(Supplied records begins)

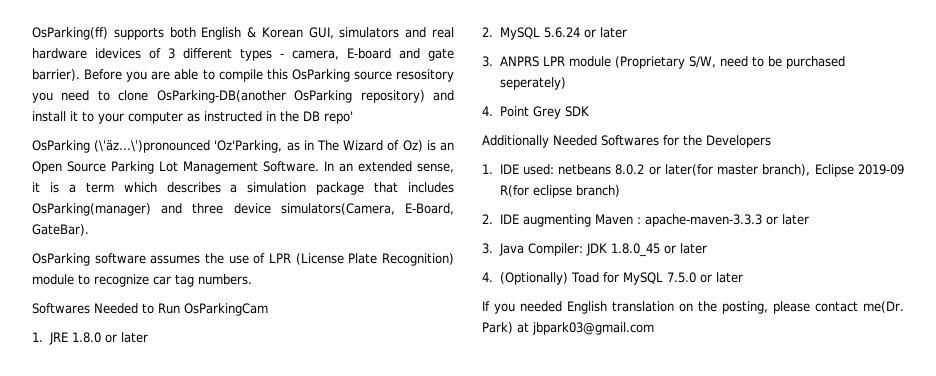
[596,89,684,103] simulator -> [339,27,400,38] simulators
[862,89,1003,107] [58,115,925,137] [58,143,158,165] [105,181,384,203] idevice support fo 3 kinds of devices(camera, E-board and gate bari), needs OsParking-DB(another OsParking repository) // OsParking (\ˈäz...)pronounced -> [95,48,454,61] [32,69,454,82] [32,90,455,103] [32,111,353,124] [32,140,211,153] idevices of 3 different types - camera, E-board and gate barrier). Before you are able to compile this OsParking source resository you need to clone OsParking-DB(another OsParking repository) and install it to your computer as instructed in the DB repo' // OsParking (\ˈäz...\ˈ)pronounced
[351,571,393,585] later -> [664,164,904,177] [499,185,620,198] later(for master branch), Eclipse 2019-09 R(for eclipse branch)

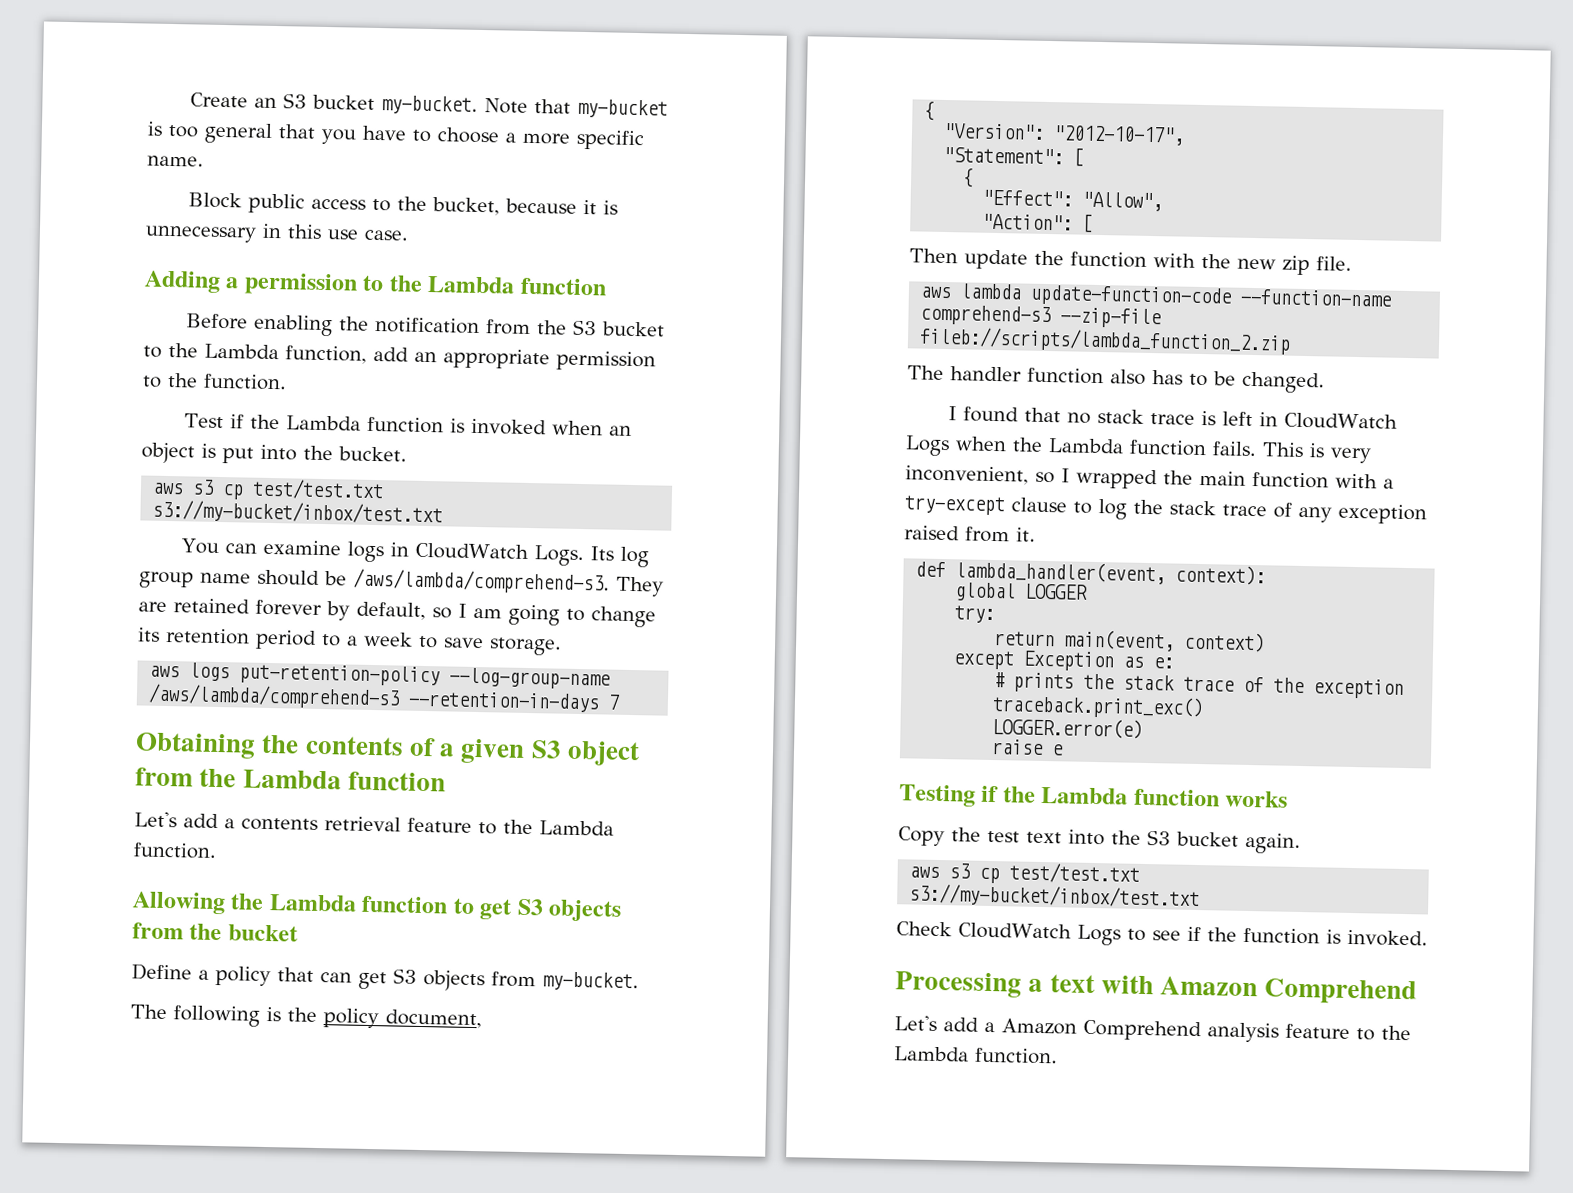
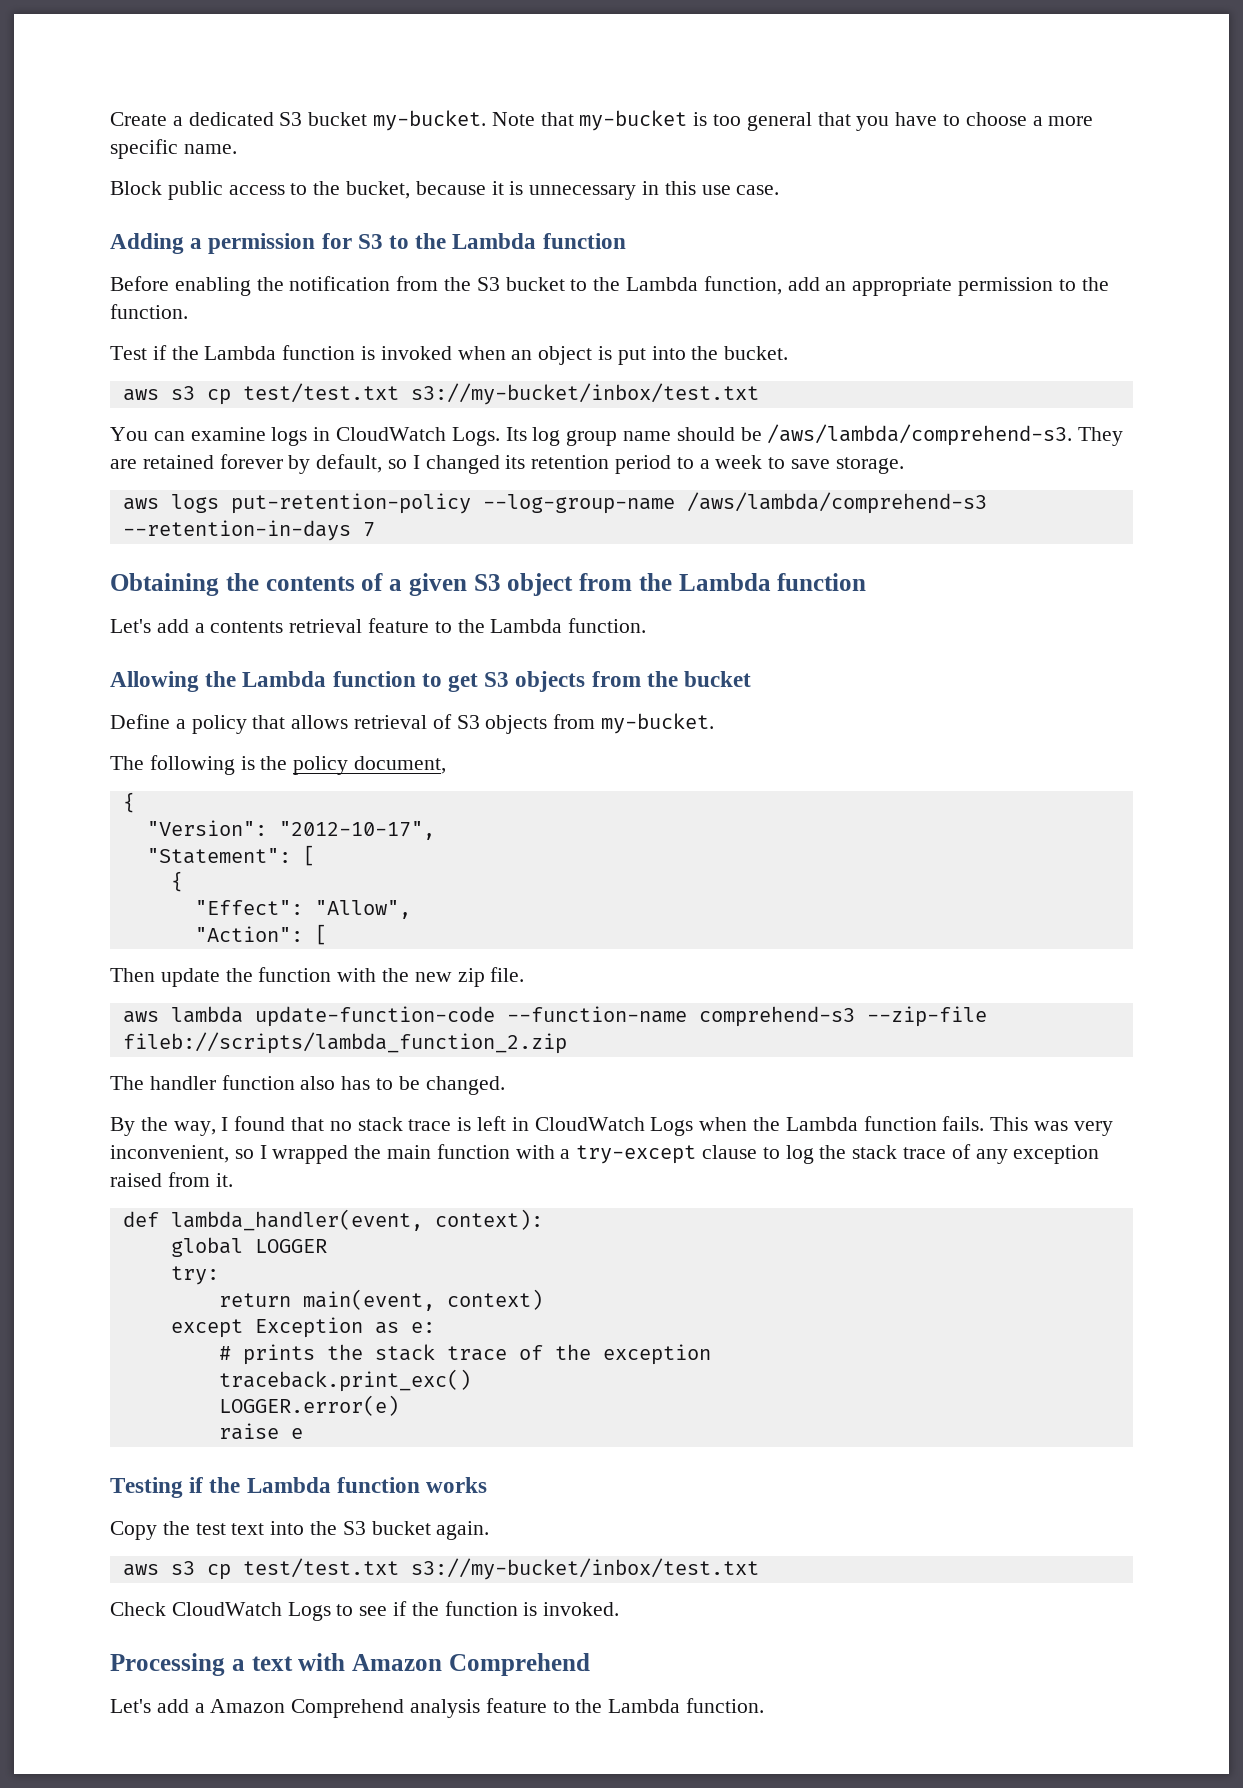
[253,97,277,109] an -> [172,112,274,126] a dedicated
(358, 284) none -> [321,233,383,249] for S3
[473,604,656,628] am going to change -> [425,455,500,474] changed
[320,971,387,990] can get -> [291,714,452,729] allows retrieval of
(1325, 382) none -> [110,1117,216,1136] By the way,
[1309,443,1325,458] is -> [1034,1121,1069,1131] was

(Supplied records ends)

__Exercise directions__
What this exercise asks for is every line of the data above with the word "none".

__Result for this task__
(358, 284) none -> [321,233,383,249] for S3
(1325, 382) none -> [110,1117,216,1136] By the way,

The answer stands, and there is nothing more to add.